Energie en Europe : Tout est connu, mais tout est caché par des politiciens cupides

http://www.senat.fr/notice-rapport/2013/r13-534-notice.html

2014 : Rapport du Sénateur Jean Bizet
LA COOPÉRATION ÉNERGÉTIQUE FRANCO-ALLEMANDE :

NAISSANCE D’UNE EUROPE DE L’ÉNERGIE ?

CONCLUSION GÉNÉRALE

Développer de nouvelles filières industrielles et assurer une évolution coordonnée compatible avec les données économiques exige du recul : les choix politiques guident les objectifs, la dimension technique et économique détermine le tempo souhaitable.
Indispensable pour des raisons tenant à la géographie, mais aussi parce que l’évolution jusqu’ici divergente des politiques énergétiques de part et d’autre du Rhin aboutit à une situation qui ne peut se prolonger sans dommages pour la France et l’Allemagne de même que pour toute l’Union européenne, la coopération franco-allemande dans la transition vers des énergies renouvelables pose d’immenses défis techniques pour la production, conceptuels pour la gestion des réseaux et économiques pour financer les énormes investissements à même d’assurer l’utilisation satisfaisante d’une énergie dont les sources premières – le vent et le soleil – se manifestent sans la moindre considération pour les besoins du genre humain.

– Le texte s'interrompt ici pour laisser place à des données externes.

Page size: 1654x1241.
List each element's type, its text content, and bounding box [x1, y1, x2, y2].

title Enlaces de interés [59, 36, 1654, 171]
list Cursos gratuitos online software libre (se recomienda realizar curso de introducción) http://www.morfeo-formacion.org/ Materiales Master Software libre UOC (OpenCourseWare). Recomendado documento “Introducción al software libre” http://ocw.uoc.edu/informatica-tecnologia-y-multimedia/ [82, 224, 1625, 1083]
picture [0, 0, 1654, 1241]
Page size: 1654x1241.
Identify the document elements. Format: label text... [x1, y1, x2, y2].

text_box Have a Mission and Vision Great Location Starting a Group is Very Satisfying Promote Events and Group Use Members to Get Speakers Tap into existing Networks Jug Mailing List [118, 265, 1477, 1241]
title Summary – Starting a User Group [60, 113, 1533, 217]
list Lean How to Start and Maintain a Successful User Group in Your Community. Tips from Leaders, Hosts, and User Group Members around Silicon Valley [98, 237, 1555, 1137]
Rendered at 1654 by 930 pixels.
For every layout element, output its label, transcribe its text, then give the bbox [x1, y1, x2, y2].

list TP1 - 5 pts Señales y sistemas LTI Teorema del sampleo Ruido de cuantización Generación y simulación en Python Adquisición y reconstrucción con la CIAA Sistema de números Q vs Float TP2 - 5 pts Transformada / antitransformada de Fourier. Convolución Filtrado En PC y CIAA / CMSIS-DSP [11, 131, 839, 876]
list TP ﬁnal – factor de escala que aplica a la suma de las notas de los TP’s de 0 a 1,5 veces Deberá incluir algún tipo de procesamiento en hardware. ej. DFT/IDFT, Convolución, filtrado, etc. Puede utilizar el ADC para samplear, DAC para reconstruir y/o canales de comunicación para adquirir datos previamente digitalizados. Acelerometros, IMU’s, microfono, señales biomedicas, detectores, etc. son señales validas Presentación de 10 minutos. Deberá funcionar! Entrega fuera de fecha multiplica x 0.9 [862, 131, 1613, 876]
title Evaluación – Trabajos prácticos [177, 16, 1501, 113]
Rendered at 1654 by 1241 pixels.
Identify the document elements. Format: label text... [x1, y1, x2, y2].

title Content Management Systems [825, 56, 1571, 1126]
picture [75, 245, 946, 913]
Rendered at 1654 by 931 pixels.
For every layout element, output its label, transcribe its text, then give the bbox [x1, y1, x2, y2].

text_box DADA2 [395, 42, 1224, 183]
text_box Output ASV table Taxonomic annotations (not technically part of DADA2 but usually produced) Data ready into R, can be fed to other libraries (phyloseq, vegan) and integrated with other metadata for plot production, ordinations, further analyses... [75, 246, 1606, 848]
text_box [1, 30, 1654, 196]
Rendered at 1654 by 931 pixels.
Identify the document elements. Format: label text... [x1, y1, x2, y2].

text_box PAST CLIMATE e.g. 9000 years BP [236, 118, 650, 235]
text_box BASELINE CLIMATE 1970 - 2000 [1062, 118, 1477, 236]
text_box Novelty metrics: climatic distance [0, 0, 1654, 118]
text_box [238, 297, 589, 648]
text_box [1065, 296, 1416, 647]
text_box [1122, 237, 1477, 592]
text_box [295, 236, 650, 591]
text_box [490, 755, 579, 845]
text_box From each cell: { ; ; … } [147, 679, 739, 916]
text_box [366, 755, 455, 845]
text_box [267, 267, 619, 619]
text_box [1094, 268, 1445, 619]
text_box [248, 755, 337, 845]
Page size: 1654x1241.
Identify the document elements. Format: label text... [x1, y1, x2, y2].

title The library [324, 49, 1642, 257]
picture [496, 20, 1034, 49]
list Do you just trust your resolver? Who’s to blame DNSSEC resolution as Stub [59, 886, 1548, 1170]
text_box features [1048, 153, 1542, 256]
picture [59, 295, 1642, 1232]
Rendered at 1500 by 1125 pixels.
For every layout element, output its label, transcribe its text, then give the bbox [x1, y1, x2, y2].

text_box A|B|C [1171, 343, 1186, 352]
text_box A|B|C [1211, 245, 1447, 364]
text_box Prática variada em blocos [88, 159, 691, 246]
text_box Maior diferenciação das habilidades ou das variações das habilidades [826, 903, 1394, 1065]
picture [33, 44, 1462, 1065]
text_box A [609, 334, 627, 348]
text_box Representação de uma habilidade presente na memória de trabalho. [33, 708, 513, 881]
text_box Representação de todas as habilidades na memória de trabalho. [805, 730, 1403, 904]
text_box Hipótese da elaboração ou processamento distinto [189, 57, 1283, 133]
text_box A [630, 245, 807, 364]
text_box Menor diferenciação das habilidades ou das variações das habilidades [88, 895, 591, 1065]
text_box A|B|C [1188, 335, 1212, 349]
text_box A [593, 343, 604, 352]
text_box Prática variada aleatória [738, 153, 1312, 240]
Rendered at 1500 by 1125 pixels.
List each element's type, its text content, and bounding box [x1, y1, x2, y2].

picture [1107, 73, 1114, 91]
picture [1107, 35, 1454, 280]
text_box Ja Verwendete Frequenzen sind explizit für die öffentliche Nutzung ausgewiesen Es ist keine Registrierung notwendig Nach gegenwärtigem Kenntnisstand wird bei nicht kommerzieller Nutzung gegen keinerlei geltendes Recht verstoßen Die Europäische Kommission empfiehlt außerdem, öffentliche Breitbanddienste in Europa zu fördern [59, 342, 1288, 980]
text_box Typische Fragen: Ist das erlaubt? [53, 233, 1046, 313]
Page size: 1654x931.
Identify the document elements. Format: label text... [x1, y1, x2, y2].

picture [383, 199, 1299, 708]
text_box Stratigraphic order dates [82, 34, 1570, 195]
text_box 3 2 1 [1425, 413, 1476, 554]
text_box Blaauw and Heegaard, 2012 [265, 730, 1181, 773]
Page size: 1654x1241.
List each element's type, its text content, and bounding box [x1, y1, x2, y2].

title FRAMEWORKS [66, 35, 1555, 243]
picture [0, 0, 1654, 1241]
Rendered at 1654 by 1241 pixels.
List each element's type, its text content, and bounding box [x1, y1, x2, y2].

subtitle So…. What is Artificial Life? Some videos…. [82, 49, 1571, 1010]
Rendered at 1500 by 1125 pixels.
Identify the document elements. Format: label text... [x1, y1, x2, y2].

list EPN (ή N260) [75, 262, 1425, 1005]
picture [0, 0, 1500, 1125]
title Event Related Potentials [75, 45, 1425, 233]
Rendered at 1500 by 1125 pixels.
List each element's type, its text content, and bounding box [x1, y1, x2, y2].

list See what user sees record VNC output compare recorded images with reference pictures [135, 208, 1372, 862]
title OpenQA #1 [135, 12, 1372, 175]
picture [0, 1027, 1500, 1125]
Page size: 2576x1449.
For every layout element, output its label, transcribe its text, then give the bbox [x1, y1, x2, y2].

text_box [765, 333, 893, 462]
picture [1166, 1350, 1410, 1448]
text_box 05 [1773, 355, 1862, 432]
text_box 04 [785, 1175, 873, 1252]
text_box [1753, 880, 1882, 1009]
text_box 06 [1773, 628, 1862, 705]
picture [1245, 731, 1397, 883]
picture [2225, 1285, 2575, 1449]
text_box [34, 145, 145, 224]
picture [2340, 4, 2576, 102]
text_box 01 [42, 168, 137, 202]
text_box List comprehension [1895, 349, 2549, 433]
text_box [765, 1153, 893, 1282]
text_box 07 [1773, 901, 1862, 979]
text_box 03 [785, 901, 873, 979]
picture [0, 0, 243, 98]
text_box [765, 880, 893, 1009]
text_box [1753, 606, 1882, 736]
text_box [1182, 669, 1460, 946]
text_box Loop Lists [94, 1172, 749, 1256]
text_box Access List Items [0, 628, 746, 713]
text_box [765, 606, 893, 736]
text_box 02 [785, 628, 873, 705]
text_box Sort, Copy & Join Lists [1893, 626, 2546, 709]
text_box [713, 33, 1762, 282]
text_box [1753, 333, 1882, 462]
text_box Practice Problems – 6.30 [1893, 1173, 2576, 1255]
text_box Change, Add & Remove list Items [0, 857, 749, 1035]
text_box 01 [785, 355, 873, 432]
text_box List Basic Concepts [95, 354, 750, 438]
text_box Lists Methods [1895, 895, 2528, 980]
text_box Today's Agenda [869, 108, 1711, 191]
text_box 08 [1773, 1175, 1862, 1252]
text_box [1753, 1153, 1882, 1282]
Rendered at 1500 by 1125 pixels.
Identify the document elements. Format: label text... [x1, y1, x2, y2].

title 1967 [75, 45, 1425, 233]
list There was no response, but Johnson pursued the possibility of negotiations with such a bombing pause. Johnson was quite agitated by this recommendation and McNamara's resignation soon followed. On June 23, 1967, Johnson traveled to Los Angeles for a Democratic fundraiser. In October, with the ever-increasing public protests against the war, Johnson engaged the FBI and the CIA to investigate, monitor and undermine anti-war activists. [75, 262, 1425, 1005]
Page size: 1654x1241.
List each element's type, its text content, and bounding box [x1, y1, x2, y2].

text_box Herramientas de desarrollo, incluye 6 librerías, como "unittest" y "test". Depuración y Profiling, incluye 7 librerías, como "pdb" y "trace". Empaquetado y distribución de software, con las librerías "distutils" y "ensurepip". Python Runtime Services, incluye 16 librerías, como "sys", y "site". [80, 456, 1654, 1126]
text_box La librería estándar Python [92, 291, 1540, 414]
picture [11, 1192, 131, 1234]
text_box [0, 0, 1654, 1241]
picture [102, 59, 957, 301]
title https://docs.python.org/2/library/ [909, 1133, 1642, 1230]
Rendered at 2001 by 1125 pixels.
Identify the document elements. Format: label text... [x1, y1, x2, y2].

C’est aujourd’hui que nous devons tracer le long chemin qui pourra conduire vers une énergie abondante et propre sur tous les plans. 
Vouloir brûler les étapes ou se précipiter vers la mise en oeuvre de moyens encore immatures ou incomplets serait non une façon d’accélérer l’Histoire, mais le moyen le plus sûr de la faire douloureusement bégayer.
Une évolution de cette ampleur, avec de telles implications géographiques, doit être conçue et conduite à l’échelle de l’Union, en commençant par le couple franco-allemand, pour associer au plus vite les autres États membres à une coopération renforcée couvrant l’ensemble de la problématique.
La France doit faire évoluer son parc électronucléaire et développer de façon raisonnée le recours aux sources renouvelables d’énergie. 
En Allemagne, une prise de conscience a lieu. En effet, le gouvernement allemand a fait sien le projet élaboré par M. Sigmar Gabriel, vice-chancelier social-démocrate, ministre de l’économie et de l’énergie, qui a jugé « absolument nécessaire » de donner « un nouveau départ » au tournant énergétique.
La discussion du texte n’étant pas encore parvenue à son terme, il est prématuré d’en tirer des conclusions, mais l’évolution engagée jusqu’ici pourrait changer son cours si les restrictions de financement sont acceptées par le Bundestag. M. Gabriel a résumé ainsi l’esprit du projet de loi : « Le tournant énergétique ne consiste pas seulement à développer la production d’énergie renouvelable, mais aussi à la faire de manière planifiée et sûre ». Telle est précisément la philosophie dont votre rapporteur propose de tirer les conséquences.
La situation est donc particulièrement propice à une relance de la coopération énergétique entre les deux pays. 
Il importe que la dimension purement technique privilégiée jusqu’à présent soit complétée par la prise en compte des réalités économiques, incluant la gestion des marchés.
Regarder la réalité en face : c’est ce que votre rapporteur souhaite pour le choix du bouquet énergétique, pour la cohérence des investissements réalisés, enfin pour la façon d’envisager les thèmes majeurs constitués par la filière électronucléaire et sa modernisation, le gaz de schiste ou la mise sur pieds d’une coopération renforcée dont les objectifs doivent inclure un système d’interconnexions assurant la stabilité des approvisionnements et renforçant l’indépendance énergétique des États-membres. 
Le libre choix du bouquet énergétique par chaque État-membre, un domaine où la dimension rationnelle doit s’imposer face à l’approche émotionnelle, ne s’oppose pas à l’intervention commune dans les négociations sur les fournitures à long terme de matière première énergétique.
Assurer la cohérence de la politique énergétique avec le protocole de Kyoto et la lutte contre le réchauffement climatique suppose de définir une politique lisible et stable en matière de prix du CO2. 
Ce ne doit pas devenir un prétexte pour négliger une donnée fondamentale : la croissance de l’Union européenne dépend de son industrie. 
Faut-il privilégier la réindustrialisation de l’Europe ou se focaliser sur un choix climatique n’ayant que des effets éminemment relatifs au niveau planétaire ? La filière nucléaire permet de concilier les deux.